- _What to produce_
Return the full listing character for character, without its pictures.

-------- Exercise data --------

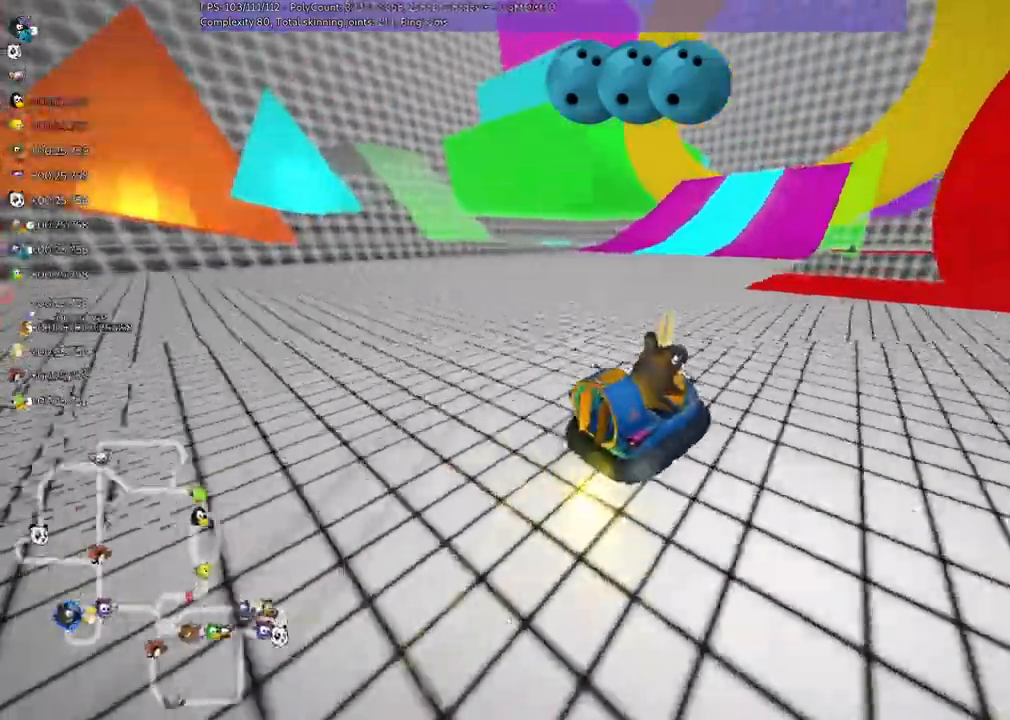
{"keys": []}
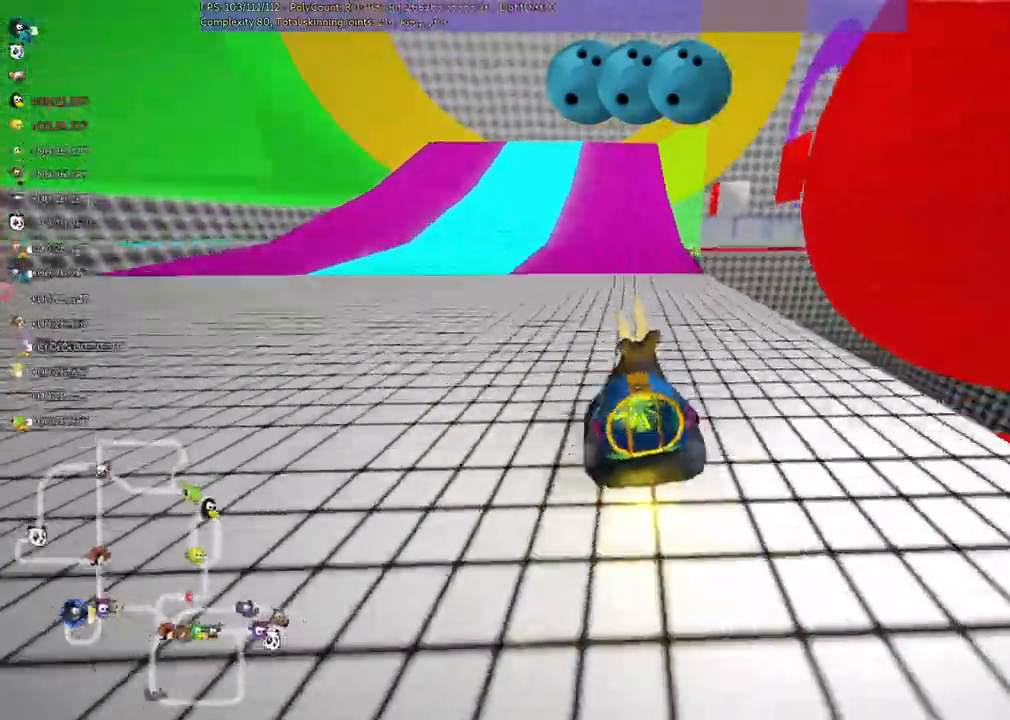
{"keys": [], "events": [[233, "left", "down"], [333, "left", "up"]]}
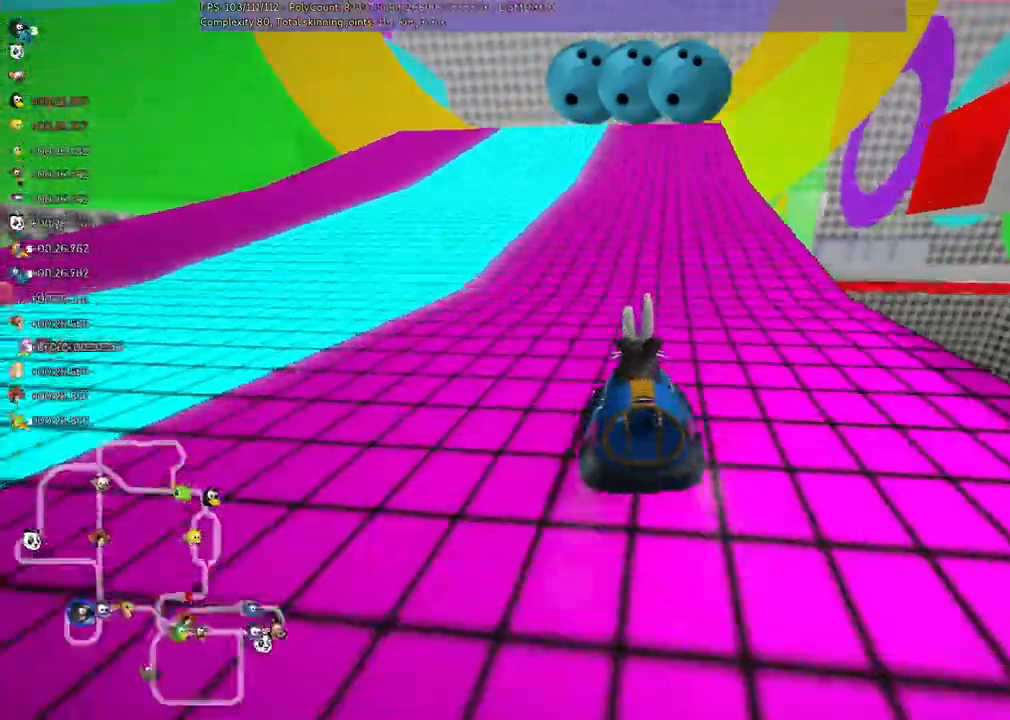
{"keys": ["up"], "events": [[33, "right", "down"], [133, "right", "up"], [333, "up", "down"]]}
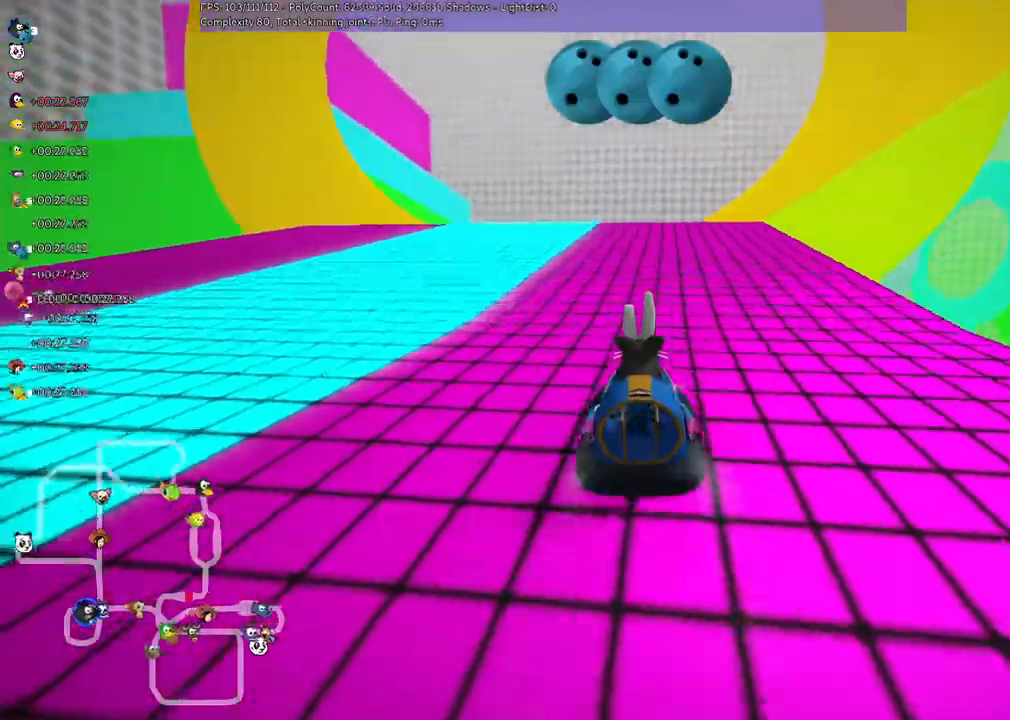
{"keys": [], "events": [[233, "up", "up"]]}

--------

- _Written solution_
{"keys": []}
{"keys": [], "events": [[233, "left", "down"], [333, "left", "up"]]}
{"keys": ["up"], "events": [[33, "right", "down"], [133, "right", "up"], [333, "up", "down"]]}
{"keys": [], "events": [[233, "up", "up"]]}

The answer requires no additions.